年上の孤児たちは一人、また一人と順番に貰われていく。
笑顔で新しい家族に迎え入れられる彼らに、羨望の眼差しを向けて……」
「きっと、生まれ変わるみたいに何もかもが変わるんだ」
「次は、彼女の番――――」
誕生日には 枢機卿[Cardinal]様の
娘として引き取られることになった
でも喜べない 彼の舐るような視線に不安が募る
悩みを月に吐露した
その夜に意図せず立ち聞きしてしまう
「あの方々の趣味も困ったものだわ……」
「記憶も瞳も 手足でさえも
全て別の子供のものを組み合わせることで、理想の娘を造る。
養子でも、まだ幼い恋人でもある愛玩人形。
人を人として見ない、偽りの博愛主義者……!」
「猊下は、あの子の美しい瞳が欲しいそうなの」
「その瞳からは、綺麗な粒の涙が静かに流れて――――」
この瞳だけ欲しいというなら
いっそ自分で潰してしまいたい
けれどそんな怒りも どこか空虚なまま諦観に沈んでゆく
先に引き取られていった
この孤児院の義姉達は生きているの?
幸せになっていると思ってたのに――――
長い夢をみた 蒼白の夢
永遠と紛うような深くて優しい夢を
揺すられて目を覚ましたら
孤児院の教師達は残らず死体になっていた
「あのね、魔女がみんな壊していっちゃった……。
こわかったよう……」
「枢機卿[Cardinal]も殺されたらしい、と義妹が泣く」
「どうして……?まさか、私達のため……?」
用は済んだ、と この孤児院から立ち去ろうとしている魔女を追って跪く
「何かしら。
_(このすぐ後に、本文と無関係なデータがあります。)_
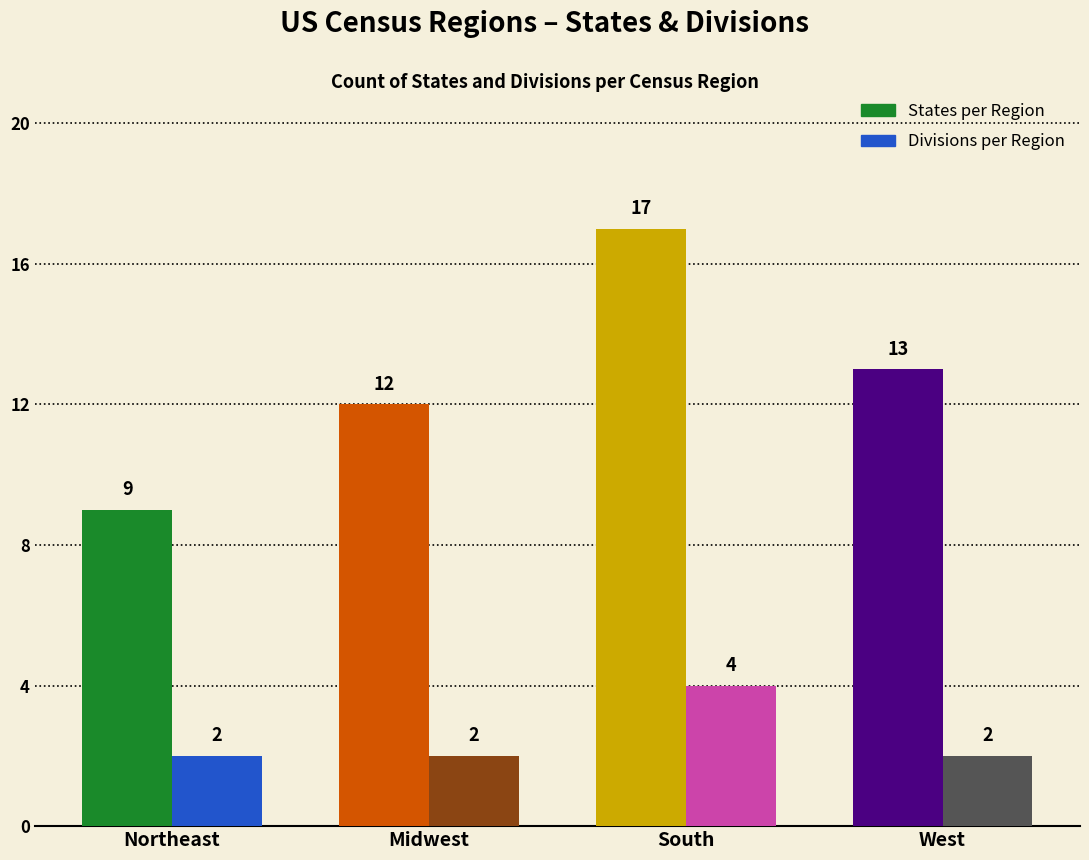

Which series changed the most between Northeast and Midwest?

States per Region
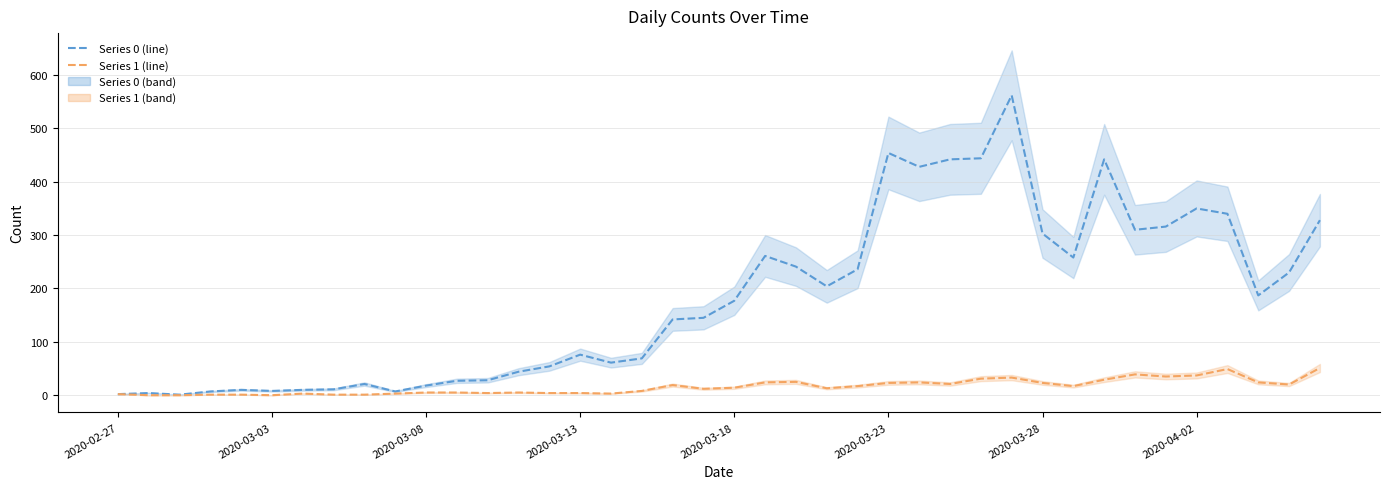

True or false: 0 and 1 cross at least once.

False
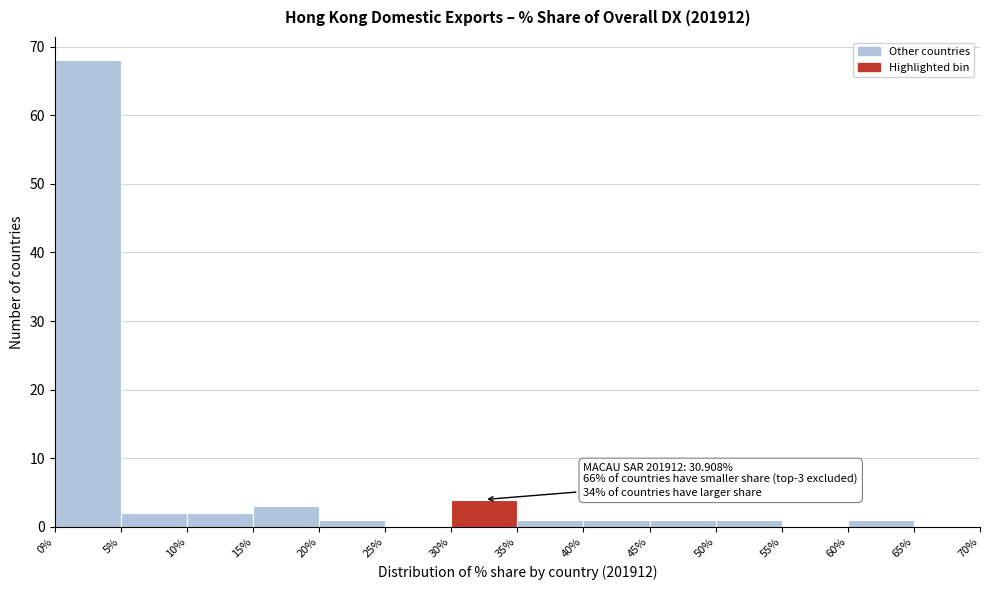

Which range on the x-axis has the tallest bar?

0% to 5%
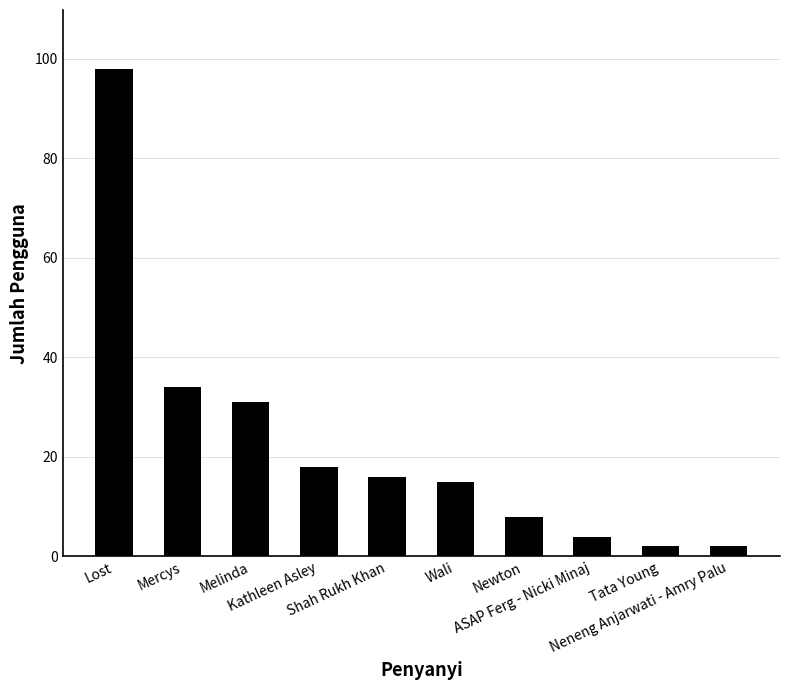

What position from the left is Kathleen Asley?

4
あなたも死にたい?」
その問いに無言のまま ただ首を強く振った
楽しげに興味深げに
微笑んだ 蒼白の魔女は試すように囁く
「そう。なら、ついてきなさい。戻らに覚悟があるなら……」
「少女は過去を想い返しながら、返り血に濡れた髪をみる」
「確かに、あの日一度生まれ変わったのかもしれない」
「感傷を捨てて、魔女の傍らに跪く。